A fuel attendant working at a Gazprom petrol station in Moscow — Photo: Alexander Shcherbak/TASS/ZUMA
"Diversifying the Russian economy is a slow, difficult process, and sometimes it seems to be going backwards," he says. Unlike their Western counterparts, the oil companies are reluctant to diversify their offering, choosing instead to "take as much out of the ground as possible, for as long as they can," Götz explains.
The oil problem isn't on the political agenda, according to Moscow-based economist and financial manager Andrey Movchan. "The current establishment in the Kremlin are all over 60 and they can't imagine how a country can be run without being centralized and dependent on oil," he says. "And because oil will still be around for another 20 years, they can safely assume that they'll continue to profit from it."
That is clearly how Putin sees it, along with interventionist hard-liners such as Igor Sechin, the head of the oil giant Rosneft, who is often called "the Russian Darth Vader." Up to now, Roland Götz explains, exploiting natural resources has provided a financial basis for Putin to pursue the country's ambitions on the international stage. "Putin loves the oil companies," he says.
For Movchan, the problem is more long-term, as at some point the existing Russian oil fields in West Siberia will dry up and more expensive oil works will need to be established. That will mean a need for higher oil prices, and thus begs the question of how Russia will survive in its post-oil era. There have been dozens of plans, "but none was suitable, because they were asking the wrong question in the first place," says Movchan.
Russia has an ace up its sleeve.
"Do the United States or Switzerland have a plan for this? A big country with the financial, personal and natural resources of Russia need only create the right conditions for people to flourish in the private sector," says Movchan. Then investment would naturally follow.
Of course, the current climate is not conducive to this. Götz believes the challenge is even greater for Russia because China is fast overtaking it and threatening to snap up market share in the consumer goods industry and household tech. "China is its biggest competitor," he says. "China is a growing problem for Russia."
But Russia does have an ace up its sleeve: the global appetite for high-tech items. "Russia has a strong tradition in tech and science," says Götz. "We shouldn't underestimate this potential." Rocket technology, computers, artificial intelligence, machines and military technology are all areas where Russia has a lot of potential, and the state is also paying attention to them.

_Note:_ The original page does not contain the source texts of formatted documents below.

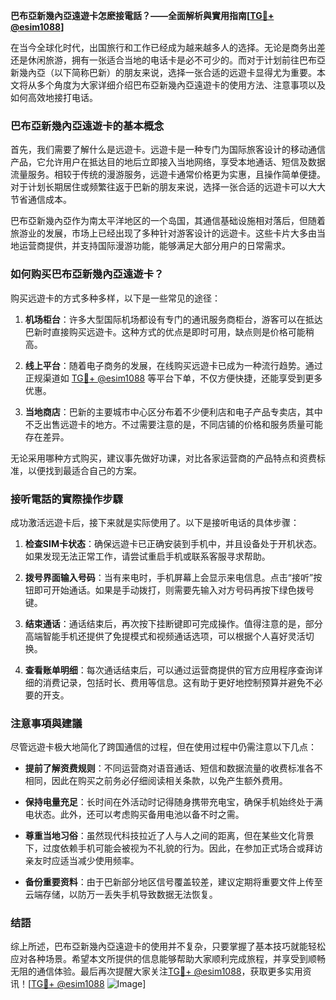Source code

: **巴布亞新幾內亞遠遊卡怎麽接電話？——全面解析與實用指南[[TG💪+ @esim1088](https://t.me/s/esim1088)]**

在当今全球化时代，出国旅行和工作已经成为越来越多人的选择。无论是商务出差还是休闲旅游，拥有一张适合当地的电话卡是必不可少的。而对于计划前往巴布亞新幾內亞（以下简称巴新）的朋友来说，选择一张合适的远遊卡显得尤为重要。本文将从多个角度为大家详细介绍巴布亞新幾內亞遠遊卡的使用方法、注意事项以及如何高效地接打电话。

### 巴布亞新幾內亞遠遊卡的基本概念

首先，我们需要了解什么是远遊卡。远遊卡是一种专门为国际旅客设计的移动通信产品，它允许用户在抵达目的地后立即接入当地网络，享受本地通话、短信及数据流量服务。相较于传统的漫游服务，远遊卡通常价格更为实惠，且操作简单便捷。对于计划长期居住或频繁往返于巴新的朋友来说，选择一张合适的远遊卡可以大大节省通信成本。

巴布亞新幾內亞作为南太平洋地区的一个岛国，其通信基础设施相对落后，但随着旅游业的发展，市场上已经出现了多种针对游客设计的远遊卡。这些卡片大多由当地运营商提供，并支持国际漫游功能，能够满足大部分用户的日常需求。

### 如何购买巴布亞新幾內亞遠遊卡？

购买远遊卡的方式多种多样，以下是一些常见的途径：

1. **机场柜台**：许多大型国际机场都设有专门的通讯服务商柜台，游客可以在抵达巴新时直接购买远遊卡。这种方式的优点是即时可用，缺点则是价格可能稍高。
   
2. **线上平台**：随着电子商务的发展，在线购买远遊卡已成为一种流行趋势。通过正规渠道如 [TG💪+ @esim1088](https://t.me/s/esim1088) 等平台下单，不仅方便快捷，还能享受到更多优惠。

3. **当地商店**：巴新的主要城市中心区分布着不少便利店和电子产品专卖店，其中不乏出售远遊卡的地方。不过需要注意的是，不同店铺的价格和服务质量可能存在差异。

无论采用哪种方式购买，建议事先做好功课，对比各家运营商的产品特点和资费标准，以便找到最适合自己的方案。

### 接听電話的實際操作步驟

成功激活远遊卡后，接下来就是实际使用了。以下是接听电话的具体步骤：

1. **检查SIM卡状态**：确保远遊卡已正确安装到手机中，并且设备处于开机状态。如果发现无法正常工作，请尝试重启手机或联系客服寻求帮助。

2. **拨号界面输入号码**：当有来电时，手机屏幕上会显示来电信息。点击“接听”按钮即可开始通话。如果是手动拨打，则需要先输入对方号码再按下绿色拨号键。

3. **结束通话**：通话结束后，再次按下挂断键即可完成操作。值得注意的是，部分高端智能手机还提供了免提模式和视频通话选项，可以根据个人喜好灵活切换。

4. **查看账单明细**：每次通话结束后，可以通过运营商提供的官方应用程序查询详细的消费记录，包括时长、费用等信息。这有助于更好地控制预算并避免不必要的开支。

### 注意事項與建議

尽管远遊卡极大地简化了跨国通信的过程，但在使用过程中仍需注意以下几点：

- **提前了解资费规则**：不同运营商对语音通话、短信和数据流量的收费标准各不相同，因此在购买之前务必仔细阅读相关条款，以免产生额外费用。
  
- **保持电量充足**：长时间在外活动时记得随身携带充电宝，确保手机始终处于满电状态。此外，还可以考虑购买备用电池以备不时之需。

- **尊重当地习俗**：虽然现代科技拉近了人与人之间的距离，但在某些文化背景下，过度依赖手机可能会被视为不礼貌的行为。因此，在参加正式场合或拜访亲友时应适当减少使用频率。

- **备份重要资料**：由于巴新部分地区信号覆盖较差，建议定期将重要文件上传至云端存储，以防万一丢失手机导致数据无法恢复。

### 结語

综上所述，巴布亞新幾內亞遠遊卡的使用并不复杂，只要掌握了基本技巧就能轻松应对各种场景。希望本文所提供的信息能够帮助大家顺利完成旅程，并享受到顺畅无阻的通信体验。最后再次提醒大家关注[TG💪+ @esim1088](https://t.me/s/esim1088)，获取更多实用资讯！[[TG💪+ @esim1088](https://t.me/s/esim1088) ![Image](https://i.postimg.cc/4NQfJmqS/Snipaste-2025-05-13-00-14-12.png)]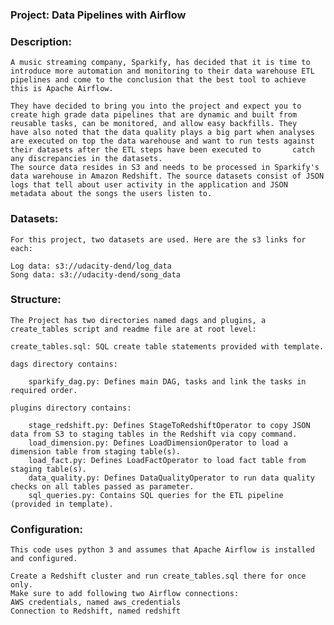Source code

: ### Project: Data Pipelines with Airflow

### Description:

    A music streaming company, Sparkify, has decided that it is time to introduce more automation and monitoring to their data warehouse ETL pipelines and come to the conclusion that the best tool to achieve this is Apache Airflow.

    They have decided to bring you into the project and expect you to create high grade data pipelines that are dynamic and built from reusable tasks, can be monitored, and allow easy backfills. They     have also noted that the data quality plays a big part when analyses are executed on top the data warehouse and want to run tests against their datasets after the ETL steps have been executed to       catch any discrepancies in the datasets.
    The source data resides in S3 and needs to be processed in Sparkify's data warehouse in Amazon Redshift. The source datasets consist of JSON logs that tell about user activity in the application and JSON metadata about the songs the users listen to.

### Datasets:

    For this project, two datasets are used. Here are the s3 links for each:

    Log data: s3://udacity-dend/log_data
    Song data: s3://udacity-dend/song_data

### Structure:

    The Project has two directories named dags and plugins, a create_tables script and readme file are at root level:

    create_tables.sql: SQL create table statements provided with template.
    
    dags directory contains:

        sparkify_dag.py: Defines main DAG, tasks and link the tasks in required order.
    
    plugins directory contains:

        stage_redshift.py: Defines StageToRedshiftOperator to copy JSON data from S3 to staging tables in the Redshift via copy command.
        load_dimension.py: Defines LoadDimensionOperator to load a dimension table from staging table(s).
        load_fact.py: Defines LoadFactOperator to load fact table from staging table(s).
        data_quality.py: Defines DataQualityOperator to run data quality checks on all tables passed as parameter.
        sql_queries.py: Contains SQL queries for the ETL pipeline (provided in template).

### Configuration:

    This code uses python 3 and assumes that Apache Airflow is installed and configured.

    Create a Redshift cluster and run create_tables.sql there for once only.
    Make sure to add following two Airflow connections:
    AWS credentials, named aws_credentials
    Connection to Redshift, named redshift
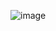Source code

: ![image](https://github.com/vinogradowvw/NASASolarFlameDataStreaming/assets/143388794/60adbfbb-2316-4f67-92ea-732b33168e98)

Agriculture is another area that has been growing rapidly since mutual sanctions with the West came into force in 2014. For some food products, Russia has become self-sufficient, while for others, such as wheat, it has even become a major exporter.
Some experts also think that climate change could actually help, as it may mean that colder regions become more suitable for agriculture. The Russians are certainly hoping so.